У мамаши чернеют глаза. У нее от злости они чернеют, а у меня, как
сказано, белеют.
- Ступай к бабушке. Ступай. Варенье варить. Если ты девчонка, -
приказывает мамаша.
Насупив брови, наш парень не спеша уходит. До меня доносится его
бурчанье:
- Вот дураки! Мне же только четыре годика.
- Кирилл!
- Ну?..
Он уже унаследовал это любимое материнское словечко.
- Что ты сказал? Повтори!
- Ничего не сказал.
- Ложись!
- Вот вечно так, всегда: то уходи, то ложись, то плавай.
- Молчать!
Он покорно сжимает губы. А в его глазенках, очень похожих на
никритинские, я с ужасом читаю упрямую мысль: "Вот дураки!"

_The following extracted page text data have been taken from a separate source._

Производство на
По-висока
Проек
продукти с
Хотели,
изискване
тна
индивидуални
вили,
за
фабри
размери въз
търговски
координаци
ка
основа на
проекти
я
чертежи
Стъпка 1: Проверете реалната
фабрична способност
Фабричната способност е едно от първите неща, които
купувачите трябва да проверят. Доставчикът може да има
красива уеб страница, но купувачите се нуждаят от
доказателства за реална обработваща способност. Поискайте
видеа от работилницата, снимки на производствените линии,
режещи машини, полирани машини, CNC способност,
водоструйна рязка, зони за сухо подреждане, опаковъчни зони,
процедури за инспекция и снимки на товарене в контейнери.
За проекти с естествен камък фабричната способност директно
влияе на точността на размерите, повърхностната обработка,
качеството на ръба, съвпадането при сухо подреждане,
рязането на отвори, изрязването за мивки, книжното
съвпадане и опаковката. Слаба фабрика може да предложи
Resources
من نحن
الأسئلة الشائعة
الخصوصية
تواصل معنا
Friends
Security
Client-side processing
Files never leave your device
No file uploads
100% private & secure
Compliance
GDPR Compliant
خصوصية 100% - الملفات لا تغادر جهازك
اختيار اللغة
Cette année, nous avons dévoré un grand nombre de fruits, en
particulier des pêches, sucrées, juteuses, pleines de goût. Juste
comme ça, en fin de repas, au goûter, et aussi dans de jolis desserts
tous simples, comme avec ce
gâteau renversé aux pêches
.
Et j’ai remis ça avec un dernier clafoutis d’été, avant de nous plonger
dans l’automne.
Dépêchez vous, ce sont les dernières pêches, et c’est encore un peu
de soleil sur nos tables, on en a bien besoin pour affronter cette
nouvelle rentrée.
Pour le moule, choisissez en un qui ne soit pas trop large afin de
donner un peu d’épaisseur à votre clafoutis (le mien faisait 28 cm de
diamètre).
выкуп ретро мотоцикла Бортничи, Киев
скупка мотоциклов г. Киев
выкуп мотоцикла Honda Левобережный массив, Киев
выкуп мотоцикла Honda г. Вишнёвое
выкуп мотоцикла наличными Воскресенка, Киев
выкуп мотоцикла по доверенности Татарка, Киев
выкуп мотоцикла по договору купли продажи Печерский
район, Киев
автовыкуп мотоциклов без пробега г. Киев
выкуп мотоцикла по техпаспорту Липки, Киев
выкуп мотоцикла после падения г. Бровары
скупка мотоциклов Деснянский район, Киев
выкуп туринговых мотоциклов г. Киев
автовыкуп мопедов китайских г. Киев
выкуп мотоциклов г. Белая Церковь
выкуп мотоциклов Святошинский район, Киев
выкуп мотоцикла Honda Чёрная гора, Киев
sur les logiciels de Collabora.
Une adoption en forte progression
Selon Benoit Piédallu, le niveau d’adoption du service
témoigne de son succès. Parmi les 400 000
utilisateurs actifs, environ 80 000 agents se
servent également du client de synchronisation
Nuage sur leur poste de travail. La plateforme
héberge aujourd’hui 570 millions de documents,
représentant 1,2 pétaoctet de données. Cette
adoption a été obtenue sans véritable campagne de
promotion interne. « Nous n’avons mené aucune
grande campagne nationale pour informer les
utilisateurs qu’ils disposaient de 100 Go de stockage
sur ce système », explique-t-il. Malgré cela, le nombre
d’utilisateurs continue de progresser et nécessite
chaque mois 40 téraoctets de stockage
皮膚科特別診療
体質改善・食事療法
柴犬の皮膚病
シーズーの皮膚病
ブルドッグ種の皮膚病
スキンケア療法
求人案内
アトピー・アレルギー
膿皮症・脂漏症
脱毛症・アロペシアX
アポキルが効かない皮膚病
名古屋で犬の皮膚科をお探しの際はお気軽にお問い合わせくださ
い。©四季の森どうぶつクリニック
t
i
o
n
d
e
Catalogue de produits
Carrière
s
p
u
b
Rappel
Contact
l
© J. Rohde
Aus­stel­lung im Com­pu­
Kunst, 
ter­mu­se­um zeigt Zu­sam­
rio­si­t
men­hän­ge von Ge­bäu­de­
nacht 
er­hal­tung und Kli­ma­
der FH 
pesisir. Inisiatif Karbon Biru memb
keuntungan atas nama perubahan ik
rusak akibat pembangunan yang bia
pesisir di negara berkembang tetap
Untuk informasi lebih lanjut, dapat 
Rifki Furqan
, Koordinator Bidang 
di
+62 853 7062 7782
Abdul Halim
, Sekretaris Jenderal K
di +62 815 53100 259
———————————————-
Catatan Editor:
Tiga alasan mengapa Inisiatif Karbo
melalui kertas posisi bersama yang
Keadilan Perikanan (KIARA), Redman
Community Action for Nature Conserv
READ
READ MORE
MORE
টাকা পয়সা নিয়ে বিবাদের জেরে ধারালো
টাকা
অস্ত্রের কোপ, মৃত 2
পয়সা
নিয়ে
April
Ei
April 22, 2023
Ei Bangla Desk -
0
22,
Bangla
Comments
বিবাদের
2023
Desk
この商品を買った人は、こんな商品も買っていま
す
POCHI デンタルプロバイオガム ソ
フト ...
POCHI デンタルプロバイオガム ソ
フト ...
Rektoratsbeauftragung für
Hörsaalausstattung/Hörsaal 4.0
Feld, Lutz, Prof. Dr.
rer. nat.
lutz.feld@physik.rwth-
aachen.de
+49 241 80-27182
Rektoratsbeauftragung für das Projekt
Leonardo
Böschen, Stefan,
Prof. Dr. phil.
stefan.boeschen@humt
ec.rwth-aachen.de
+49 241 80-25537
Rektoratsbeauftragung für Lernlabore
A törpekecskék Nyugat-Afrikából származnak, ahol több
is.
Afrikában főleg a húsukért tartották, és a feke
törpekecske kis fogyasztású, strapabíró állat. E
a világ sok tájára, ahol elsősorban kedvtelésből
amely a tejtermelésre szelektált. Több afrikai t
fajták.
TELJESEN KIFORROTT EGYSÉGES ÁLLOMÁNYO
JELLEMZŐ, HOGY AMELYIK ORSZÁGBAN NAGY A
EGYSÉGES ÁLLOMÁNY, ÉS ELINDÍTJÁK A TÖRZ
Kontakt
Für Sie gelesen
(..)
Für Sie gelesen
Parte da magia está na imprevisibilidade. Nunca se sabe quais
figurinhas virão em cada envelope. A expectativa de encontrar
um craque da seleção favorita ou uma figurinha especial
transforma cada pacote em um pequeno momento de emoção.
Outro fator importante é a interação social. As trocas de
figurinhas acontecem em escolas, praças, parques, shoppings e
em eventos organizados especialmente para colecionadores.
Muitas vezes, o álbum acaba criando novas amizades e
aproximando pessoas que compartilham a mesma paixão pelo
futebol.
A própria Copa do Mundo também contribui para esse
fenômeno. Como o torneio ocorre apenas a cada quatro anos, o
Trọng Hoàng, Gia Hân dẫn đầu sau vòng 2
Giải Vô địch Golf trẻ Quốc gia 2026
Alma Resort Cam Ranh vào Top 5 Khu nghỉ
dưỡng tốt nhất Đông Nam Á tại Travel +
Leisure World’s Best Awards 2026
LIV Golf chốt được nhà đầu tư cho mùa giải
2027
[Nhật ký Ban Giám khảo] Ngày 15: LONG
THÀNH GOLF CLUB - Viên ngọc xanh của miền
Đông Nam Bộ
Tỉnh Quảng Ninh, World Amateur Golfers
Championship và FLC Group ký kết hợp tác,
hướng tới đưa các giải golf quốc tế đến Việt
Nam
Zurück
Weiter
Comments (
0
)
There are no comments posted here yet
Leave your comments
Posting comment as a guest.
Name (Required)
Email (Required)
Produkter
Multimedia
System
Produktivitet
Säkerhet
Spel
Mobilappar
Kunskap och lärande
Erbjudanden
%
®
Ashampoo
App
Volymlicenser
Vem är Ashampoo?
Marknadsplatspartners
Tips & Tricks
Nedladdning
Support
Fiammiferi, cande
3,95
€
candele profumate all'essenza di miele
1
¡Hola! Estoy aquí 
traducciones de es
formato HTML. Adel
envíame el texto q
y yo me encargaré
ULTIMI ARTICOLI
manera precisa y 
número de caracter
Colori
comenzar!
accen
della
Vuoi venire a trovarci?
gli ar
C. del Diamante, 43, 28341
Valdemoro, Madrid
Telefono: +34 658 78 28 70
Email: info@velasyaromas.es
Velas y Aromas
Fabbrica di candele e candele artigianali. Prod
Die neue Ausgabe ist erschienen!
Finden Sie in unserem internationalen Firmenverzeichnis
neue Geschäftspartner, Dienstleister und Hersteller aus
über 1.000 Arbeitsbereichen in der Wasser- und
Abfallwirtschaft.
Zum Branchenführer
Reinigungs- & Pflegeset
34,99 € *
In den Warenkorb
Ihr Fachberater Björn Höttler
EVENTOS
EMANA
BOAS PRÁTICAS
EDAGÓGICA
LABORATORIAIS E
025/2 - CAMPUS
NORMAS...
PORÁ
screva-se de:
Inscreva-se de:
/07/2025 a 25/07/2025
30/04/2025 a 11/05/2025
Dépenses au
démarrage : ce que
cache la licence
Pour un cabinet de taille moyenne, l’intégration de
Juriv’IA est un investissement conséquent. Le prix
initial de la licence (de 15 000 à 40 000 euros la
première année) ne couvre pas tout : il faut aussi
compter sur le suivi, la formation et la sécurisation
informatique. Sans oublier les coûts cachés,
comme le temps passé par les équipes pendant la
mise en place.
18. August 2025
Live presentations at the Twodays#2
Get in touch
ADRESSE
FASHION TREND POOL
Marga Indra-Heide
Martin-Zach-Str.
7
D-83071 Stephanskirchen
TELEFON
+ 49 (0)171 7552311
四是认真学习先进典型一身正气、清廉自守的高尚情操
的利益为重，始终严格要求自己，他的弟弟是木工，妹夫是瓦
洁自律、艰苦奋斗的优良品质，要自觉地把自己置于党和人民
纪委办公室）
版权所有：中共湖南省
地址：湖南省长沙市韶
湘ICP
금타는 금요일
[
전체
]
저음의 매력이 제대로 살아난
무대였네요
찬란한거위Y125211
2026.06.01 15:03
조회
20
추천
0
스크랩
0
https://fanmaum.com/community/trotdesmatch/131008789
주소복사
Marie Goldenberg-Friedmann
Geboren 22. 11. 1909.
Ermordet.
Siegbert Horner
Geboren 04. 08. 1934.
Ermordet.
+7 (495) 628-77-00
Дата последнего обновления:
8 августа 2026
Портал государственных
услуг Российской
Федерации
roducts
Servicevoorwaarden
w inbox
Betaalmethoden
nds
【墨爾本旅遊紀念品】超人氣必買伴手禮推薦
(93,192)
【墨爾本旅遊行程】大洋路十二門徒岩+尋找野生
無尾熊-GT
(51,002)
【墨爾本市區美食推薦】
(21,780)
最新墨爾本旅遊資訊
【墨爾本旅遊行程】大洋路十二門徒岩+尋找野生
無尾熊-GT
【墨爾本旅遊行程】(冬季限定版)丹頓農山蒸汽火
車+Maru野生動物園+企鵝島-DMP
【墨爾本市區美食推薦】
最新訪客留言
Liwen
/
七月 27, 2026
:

До чего же он прав, по чести говоря. Теперь, на седьмом десятке, я понял,
что природа не права. Родить должны бабушки. Отцами должны быть дедушки.
Тогда, вероятно, наши дети были бы намного лучше воспитаны. Бабушки и
дедушки философичней, терпеливей, мягче. Да и жизненного опыта у них
побольше. На собственных молодых глупостях кое-чему научилась. А то рожают
горячие девчонки. В воспитателях ходят почти сопливые мальчишки, ничего не
смыслящие в этом трудном деле. Какой вздор!
Впрочем... куда ни кинь - все клин.
В тот же день на коктебельском пляже неподалеку от нас в палатке,
сделанной из двух простынь, лежала какая-то бабушка. Она все время кричала:
- Яшенька!.. Яшенька!.. Яшенька!..
Мы с Никритиной готовы были ее удушить.
- Яшенька, надень на голову шапочку!.. Яшенька, помочи водичкой у себя
под мышечками!.. Яшенька, смотри, не промочи ноги! - это когда ее внук
подходил близко к морю.
Года через три в трамвае в Москве на Большой Дмитровке я опять услышал ее
голос:
- Яшенька!.. Яшенька!.. Не прыгай с трамвая на ходу!
Трамвай прочно стоял на остановке.
Услышав: "Яшенька, Яшенька! ", - я быстро обернулся. Ну конечно, это наша
коктебельская беспокойная бабушка.
- Доброе здоровье, - сказал я приветливо.
- Разве вы меня знаете?
- Да. Три года тому назад мы с вами частенько лежали по соседству на
коктебельском пляже. А сейчас я вас узнал по "Яшеньке". Что-то, слышу,
родное, знакомое. Очень обрадовался.